Collard greens are a broad leafed vegetable related to the broccoli, Brussels sprouts and cabbage. They are a cool season vegetable that make them extremely attractive vegetables for temperate regions with mild winters. Although synonymous with cuisine of the American South, collards have a rich history throughout the world. Thought to be related to wild cabbages found in Asia, it eventually spread to the ancient Greeks and Romans in Europe and then to the Americas. Collard greens are eaten regularly in many countries around the world.

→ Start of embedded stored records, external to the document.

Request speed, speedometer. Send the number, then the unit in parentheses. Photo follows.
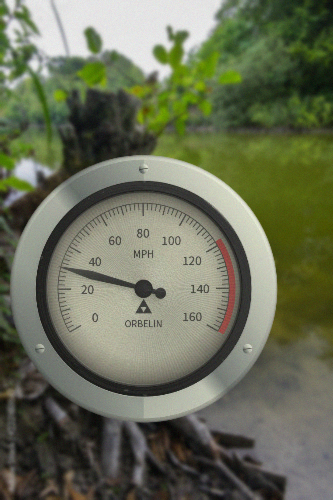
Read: 30 (mph)
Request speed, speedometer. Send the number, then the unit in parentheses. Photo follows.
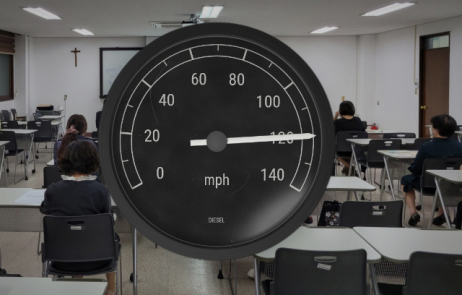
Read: 120 (mph)
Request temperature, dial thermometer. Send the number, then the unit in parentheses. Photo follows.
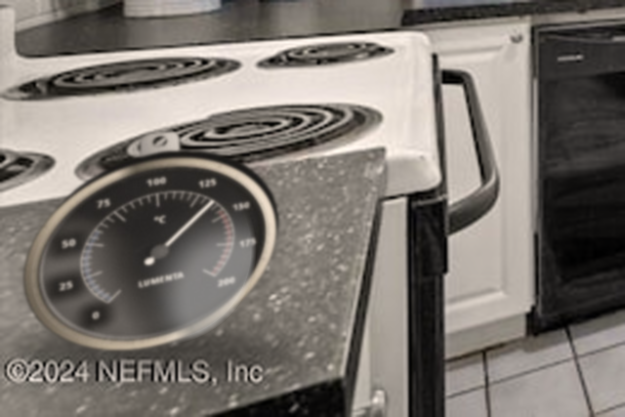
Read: 135 (°C)
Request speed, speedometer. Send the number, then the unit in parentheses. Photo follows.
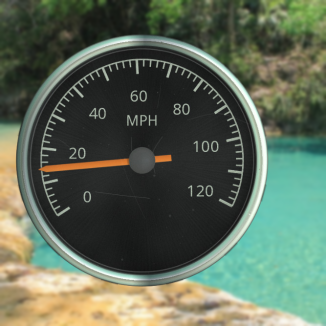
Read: 14 (mph)
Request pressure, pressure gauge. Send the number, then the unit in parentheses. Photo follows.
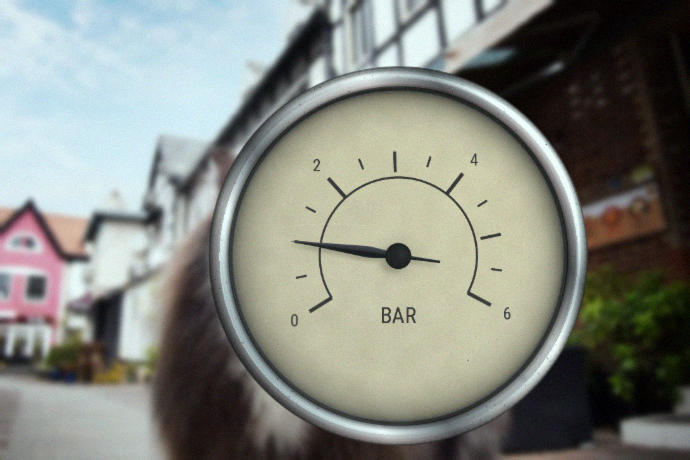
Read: 1 (bar)
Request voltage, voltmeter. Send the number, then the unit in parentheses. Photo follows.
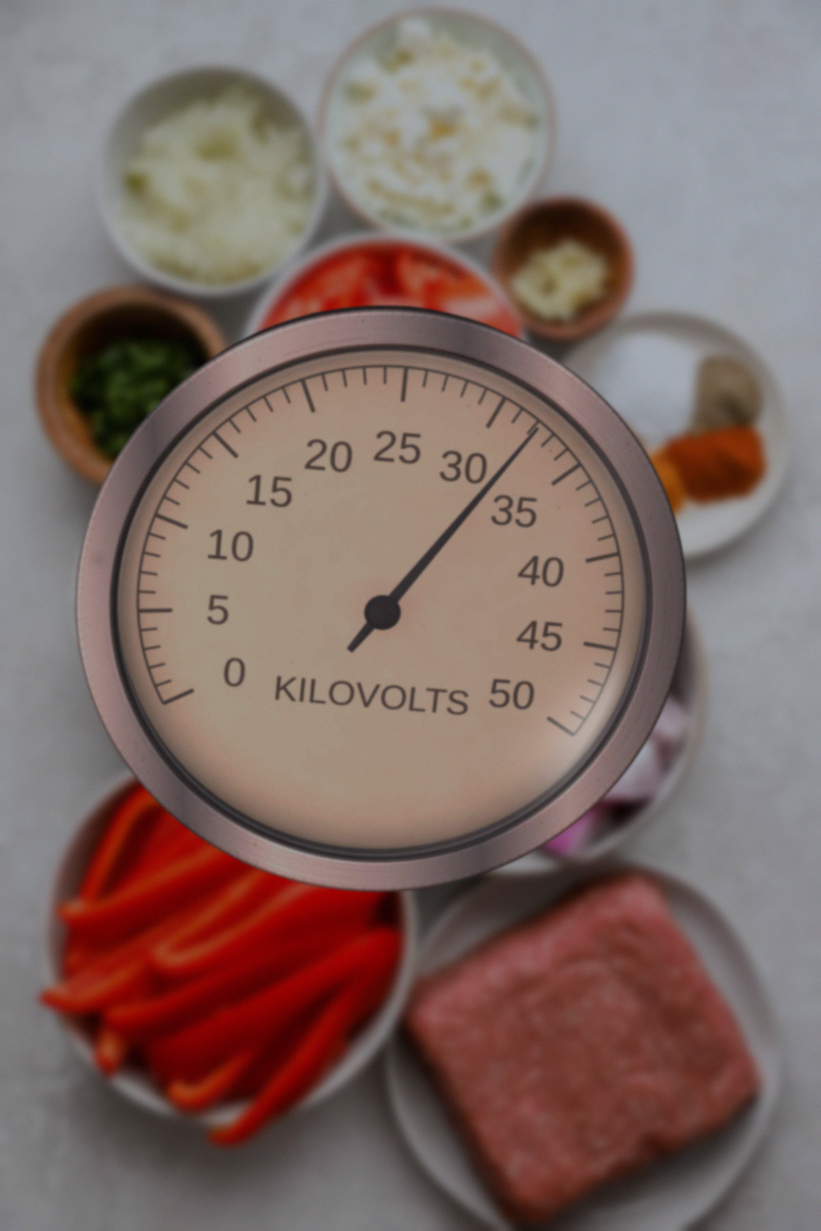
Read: 32 (kV)
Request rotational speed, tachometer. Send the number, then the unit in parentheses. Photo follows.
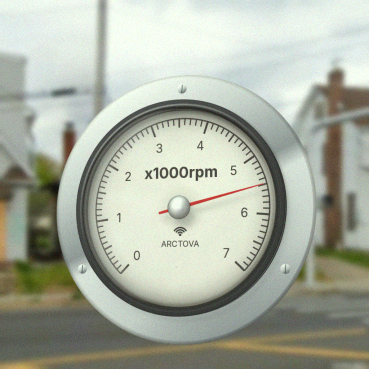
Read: 5500 (rpm)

|Nutrition||Low in calories with no cholesterol. High in fiber, vitamins C, A and K, as well as manganese, folic acid and even calcium.|
|Harvesting||Pick outer leaves as the plant grows. Harvest when leaves are up to 10 inches long, dark green and still young.|
|Storing||Collard leaves stored in plastic bags will keep in the refrigerator for several days. Wash thoroughly before use as soil will stick to underside of leaves. Leaves can also be frozen for longer storage. Will keep best if cooled quickly after harvesting by briefly immersing in ice water.|
Tiger is a fast growing collard green variety that had an exceptionally high yield potential and rapid re-growth. The slightly savoyed, blue-green leaves have a rich, gourmet flavour that sweetens in cool weather. This variety is tolerant of both heat and cold conditions and is resistant to bolting.